The beauty of Hao-Q Asian Kitchen is extensive: from the lovely and gregarious Hong who works the front of the restaurant to her husband, the amiable and very talented chef Young who produces the varieties of Chinese and Vietnamese cuisine that tend to keep this restaurant located at 3742 Far West Blvd. more crowded than not.
There’s more to this story. Young’s older brother Kevin runs a similarly tasty spot at William Cannon and Manchaca called Hao Hao. And the topper is that his wife Linh, who also happens to be Hong’s sister, also runs the front of the house at Hao Hao.
Hong met Young in Utah as both were in the wedding party when Kevin and Linh married. They struck a chord. And so the story goes …
Meanwhile, back to Hao-Q. The menu begins with some of the best Chinese Spare Ribs this side of the Great Wall. They are requisitely tender yet slightly charred with a sweetness that makes them irresistible. The combination of spices that accentuate the flavor is proprietary and after the first bite one can see why. Another family favorite is the Vietnamese Egg Rolls (Cha Gio). These differ from traditional Chinese rolls as they have a thicker crust and are designed to be wrapped in lettuce and dipped in a sweet vinegar sauce. I love the textural contrasts and the sweet and sour vibes.
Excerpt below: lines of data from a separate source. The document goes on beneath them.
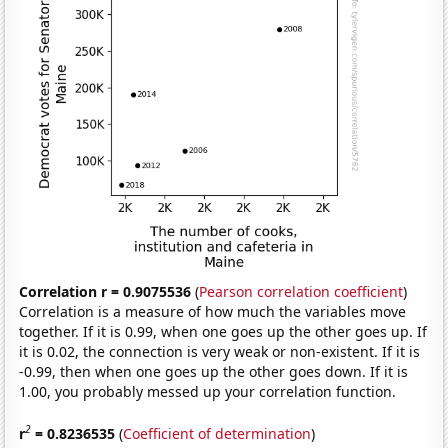
Correlation r = 0.9075536
(
Pearson correlation coefficient
)
Correlation is a measure of how much the variables move
together. If it is 0.99, when one goes up the other goes up. If
it is 0.02, the connection is very weak or non-existent. If it is
-0.99, then when one goes up the other goes down. If it is
1.00, you probably messed up your correlation function.
2
r
= 0.8236535
(
Coefficient of determination
)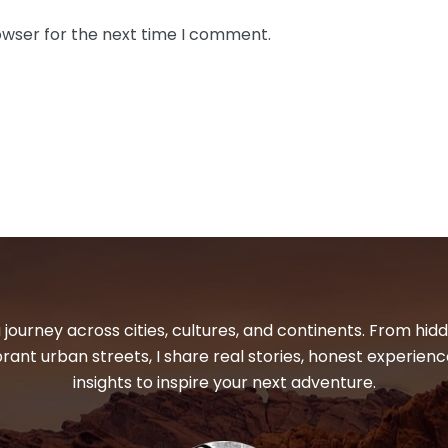
owser for the next time I comment.
 journey across cities, cultures, and continents. From hi
ibrant urban streets, I share real stories, honest experienc
insights to inspire your next adventure.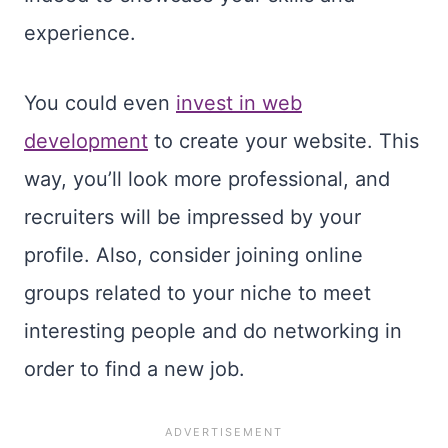
experience.
You could even
invest in web
development
to create your website. This
way, you’ll look more professional, and
recruiters will be impressed by your
profile. Also, consider joining online
groups related to your niche to meet
interesting people and do networking in
order to find a new job.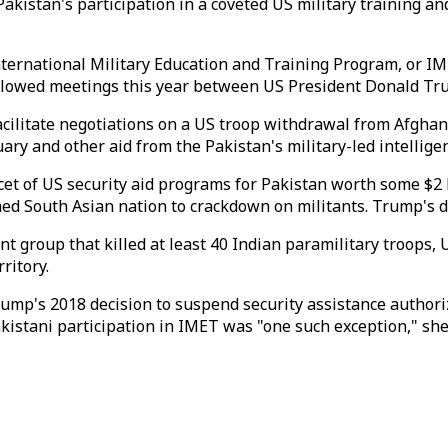
istan's participation in a coveted US military training an
ternational Military Education and Training Program, or IME
followed meetings this year between US President Donald T
acilitate negotiations on a US troop withdrawal from Afgha
tuary and other aid from the Pakistan's military-led intellig
cet of US security aid programs for Pakistan worth some $2
d South Asian nation to crackdown on militants. Trump's dec
nt group that killed at least 40 Indian paramilitary troops, 
ritory.
mp's 2018 decision to suspend security assistance authori
Pakistani participation in IMET was "one such exception," she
One also must sample the Chicken Lettuce Wraps. I don’t order this dish often as it frequently winds up being rather pedestrian. Not so at Hao-Q. The perfectly cooked and seasoned chicken, peanuts, and vegetable accoutrements virtually beg to piled onto a leaf of crisp lettuce and rolled up. It works every time!
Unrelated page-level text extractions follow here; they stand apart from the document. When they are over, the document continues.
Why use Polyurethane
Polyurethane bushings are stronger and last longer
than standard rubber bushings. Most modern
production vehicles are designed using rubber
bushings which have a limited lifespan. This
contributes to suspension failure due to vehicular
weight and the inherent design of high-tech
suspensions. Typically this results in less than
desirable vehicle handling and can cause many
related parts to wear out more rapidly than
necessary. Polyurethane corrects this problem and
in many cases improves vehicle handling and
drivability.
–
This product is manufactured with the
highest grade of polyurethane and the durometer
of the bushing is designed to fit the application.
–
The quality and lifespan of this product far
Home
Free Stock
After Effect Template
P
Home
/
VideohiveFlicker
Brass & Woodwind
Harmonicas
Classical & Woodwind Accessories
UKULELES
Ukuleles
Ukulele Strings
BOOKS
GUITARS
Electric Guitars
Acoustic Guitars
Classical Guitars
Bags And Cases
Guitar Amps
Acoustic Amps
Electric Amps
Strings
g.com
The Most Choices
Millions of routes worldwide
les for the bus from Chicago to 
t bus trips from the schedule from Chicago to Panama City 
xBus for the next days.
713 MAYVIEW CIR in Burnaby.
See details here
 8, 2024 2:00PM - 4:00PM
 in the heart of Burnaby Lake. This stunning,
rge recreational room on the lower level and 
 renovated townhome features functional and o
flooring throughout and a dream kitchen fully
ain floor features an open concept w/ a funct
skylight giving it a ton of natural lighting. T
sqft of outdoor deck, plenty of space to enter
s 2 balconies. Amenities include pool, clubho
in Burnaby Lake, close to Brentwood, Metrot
The majority of the menu at Hao-Q is devoted to Chinese cuisine, but if you are partial to what I like to call “Vietnamese penicillin” then their Pho will do quite nicely. I especially like the Shrimp Pho served with a flavorful beef broth along with jalapeños, bean sprouts, rice noodles and cabbage. The Pork Vermicelli Bowl is another hearty yet healthy dish with ample flavors and amounts to satiate the hungriest diner. They have a perfect blend of fish oil that they add (I always put on a healthy amount of Sriracha, too) and it makes for a great dish.
The Chinese entrees are always consistent and invariably tasty. The Sesame Chicken is a great example of a dish that can be cloyingly sweet at some restaurants but that is perfectly balanced and tender at Hao-Q. And I’m also a fan of the Beef and Scallops in Sizzling Oyster Sauce. The immediate first-bite rush this dish provides is stellar. It then mellows a bit as it settles on the back of the palate. I’ve ordered this more than once and will be back.
Then we come to my absolute favorite: The Peppery Shrimp. Plump Gulf shrimp are put to the test in Young’s special dry frying method. The result is magical. Vegetables and shrimp blend together in a melange of flavor and texture. Serve over brown rice and you have an absolute must-try.
Finally, I must give props to the Shrimp Egg Foo Young which in essence resembles a Chinese omelet. I love the rich brown sauce that adorns it and the fulsome flavor of the eggs. You won’t see this dish in mainland China nor much in central Texas for that matter, but I highly recommend it!
Hong and Linh, in case you were wondering, are each other’s biggest cheerleaders even though they essentially have competitive operations. So it’s all in the family at Hao-Q and at Hao Hao and all Austin foodies are better off for it!